We made it! Ivy's room is ready. Bags are packed. Just waiting on babygirl.
35 weeks
Well... Growth scan measured Ivy at 6lbs 5oz. So I guess she's gonna be a chunky butt just like Mama. 3-5 weeks to go depending on how much longer she prefers to cook. I feel like she could come at any moment. Cramping and uncomfortable 24/7. I'm proud of how far my little baby has come. ♡
Excuse my language.
Waiting for the dentist to call me back. I have an abscess or something. Migraine, ear ache, nose bleeds on that side, basically the worst fucking dental pain of my life. Being almost 8 months pregnant with a migraine induced by a tooth ache is hell on fucking earth. Vomited my brains up since 3 am. Begged Jarren to pull my tooth out or kill me. Don't care which.
30w5d
Haven't posted in forever. The baby has a name! Ivy Katherine! She's growing fast, I can constantly feel her rolling and elbowing me. (:
This is the timeline expressions of my day to day life decisions
Can't stop crying.
Waited too late to book the 3d ultrasound appointment for my birthday, so now no ultrasound. I'm so disappointed. It's all just pregnancy hormone snowballed from there. Now I'm crying because it seems like I'm the only one motivated the slightest bit to get ready for this baby. I've begged him to clean his junk out of the baby's room for months so I could get ready. Has he? No. So it looks like I'll be moving it myself and painting it myself and cleaning the rest of the house myself too. Ugh.

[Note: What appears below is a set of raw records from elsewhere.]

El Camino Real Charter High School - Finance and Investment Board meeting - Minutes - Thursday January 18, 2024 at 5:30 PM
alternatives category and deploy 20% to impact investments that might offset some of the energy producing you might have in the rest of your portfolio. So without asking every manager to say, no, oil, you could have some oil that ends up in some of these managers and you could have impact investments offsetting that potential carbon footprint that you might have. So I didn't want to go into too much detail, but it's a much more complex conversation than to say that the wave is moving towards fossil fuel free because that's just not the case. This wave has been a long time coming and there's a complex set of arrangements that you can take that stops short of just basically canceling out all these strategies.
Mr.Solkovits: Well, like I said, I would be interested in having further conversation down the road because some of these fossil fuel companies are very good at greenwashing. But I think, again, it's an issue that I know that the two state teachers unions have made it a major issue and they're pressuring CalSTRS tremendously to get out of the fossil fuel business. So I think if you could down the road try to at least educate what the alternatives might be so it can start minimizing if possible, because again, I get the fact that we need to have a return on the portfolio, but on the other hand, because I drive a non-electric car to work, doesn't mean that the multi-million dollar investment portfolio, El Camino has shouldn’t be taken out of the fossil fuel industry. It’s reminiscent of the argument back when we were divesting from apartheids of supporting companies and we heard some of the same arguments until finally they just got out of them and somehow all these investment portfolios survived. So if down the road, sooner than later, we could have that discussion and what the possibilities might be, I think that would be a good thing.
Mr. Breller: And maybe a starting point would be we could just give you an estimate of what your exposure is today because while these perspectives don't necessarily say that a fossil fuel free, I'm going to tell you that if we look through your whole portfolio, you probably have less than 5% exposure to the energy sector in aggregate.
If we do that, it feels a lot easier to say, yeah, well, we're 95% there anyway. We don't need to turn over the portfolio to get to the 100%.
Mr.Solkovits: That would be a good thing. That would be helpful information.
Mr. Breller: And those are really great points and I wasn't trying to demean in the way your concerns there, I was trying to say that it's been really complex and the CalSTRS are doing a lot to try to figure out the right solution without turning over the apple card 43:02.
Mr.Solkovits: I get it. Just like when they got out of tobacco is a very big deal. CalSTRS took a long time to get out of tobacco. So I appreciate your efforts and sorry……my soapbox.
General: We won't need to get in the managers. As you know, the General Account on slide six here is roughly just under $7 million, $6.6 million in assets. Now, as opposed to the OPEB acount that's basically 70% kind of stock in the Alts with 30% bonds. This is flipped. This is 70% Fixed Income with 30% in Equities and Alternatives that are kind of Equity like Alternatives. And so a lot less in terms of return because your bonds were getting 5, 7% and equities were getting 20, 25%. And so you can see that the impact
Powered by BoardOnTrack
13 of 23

I am so depressed and angry today. I just want to get back in bed. I can't stop crying. I just feel like dying.
Sewing some hair bows for Ivy. A nice excuse for sitting on the couch. ;)
Ugh
I got SO SICK last night. I don't know if it was too many sweets or what.. but damn. Broke my 1 month no vomiting streak. My last day off this week and I'm trying to motivate myself to work on Ivy's room. I really just want to sleep.